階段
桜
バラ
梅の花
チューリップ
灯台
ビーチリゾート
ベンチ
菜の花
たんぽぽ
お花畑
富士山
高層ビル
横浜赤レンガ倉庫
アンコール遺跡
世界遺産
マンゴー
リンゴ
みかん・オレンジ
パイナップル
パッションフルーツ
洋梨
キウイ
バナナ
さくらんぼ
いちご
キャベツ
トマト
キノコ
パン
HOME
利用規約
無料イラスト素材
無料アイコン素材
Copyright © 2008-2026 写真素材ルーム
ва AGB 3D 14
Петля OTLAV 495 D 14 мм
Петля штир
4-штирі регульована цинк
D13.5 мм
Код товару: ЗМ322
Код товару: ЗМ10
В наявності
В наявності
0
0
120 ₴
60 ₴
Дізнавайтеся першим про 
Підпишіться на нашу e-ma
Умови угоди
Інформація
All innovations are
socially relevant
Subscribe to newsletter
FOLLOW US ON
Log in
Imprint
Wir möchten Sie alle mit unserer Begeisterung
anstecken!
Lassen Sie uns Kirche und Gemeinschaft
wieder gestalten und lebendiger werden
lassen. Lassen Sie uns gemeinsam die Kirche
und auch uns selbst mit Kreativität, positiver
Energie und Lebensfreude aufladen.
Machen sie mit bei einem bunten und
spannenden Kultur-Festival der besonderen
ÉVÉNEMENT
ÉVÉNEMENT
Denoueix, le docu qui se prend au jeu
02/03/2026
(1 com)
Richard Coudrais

-------------------------

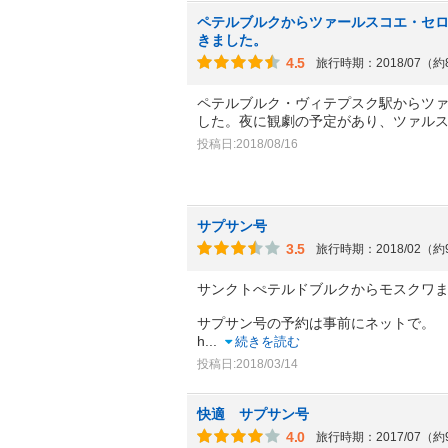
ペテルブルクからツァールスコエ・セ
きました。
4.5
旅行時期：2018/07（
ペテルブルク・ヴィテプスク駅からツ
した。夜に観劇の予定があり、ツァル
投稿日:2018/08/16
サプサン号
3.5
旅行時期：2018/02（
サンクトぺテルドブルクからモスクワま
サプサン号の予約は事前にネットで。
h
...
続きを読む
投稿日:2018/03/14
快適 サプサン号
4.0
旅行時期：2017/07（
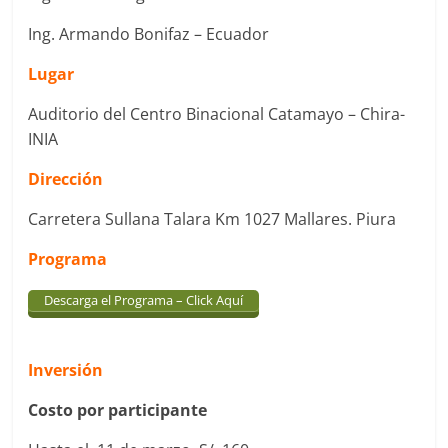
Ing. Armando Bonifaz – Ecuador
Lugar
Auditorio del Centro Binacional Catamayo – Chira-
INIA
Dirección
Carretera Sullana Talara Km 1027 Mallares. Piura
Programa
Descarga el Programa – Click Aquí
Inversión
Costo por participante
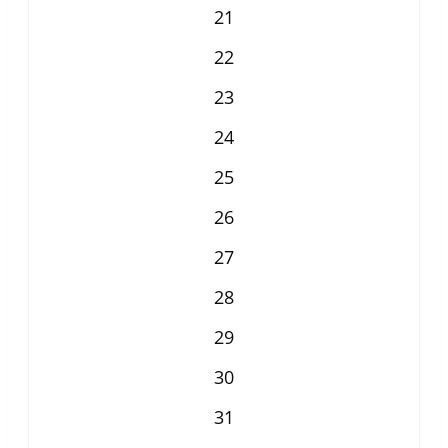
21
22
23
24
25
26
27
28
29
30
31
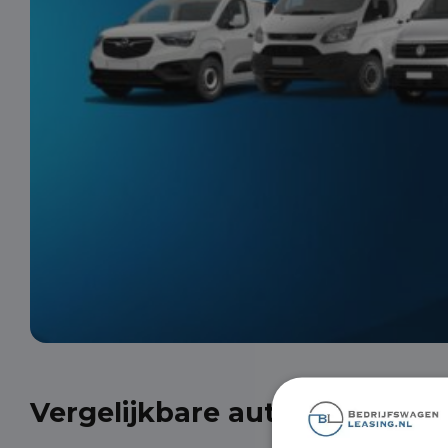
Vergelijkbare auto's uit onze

-------------------------

From the entries above, restate word for word the lines from the line containing "Denoueix, le docu qui se prend au jeu" to the line containing "Richard Coudrais", both ends included, and nothing more.

Denoueix, le docu qui se prend au jeu
02/03/2026
(1 com)
Richard Coudrais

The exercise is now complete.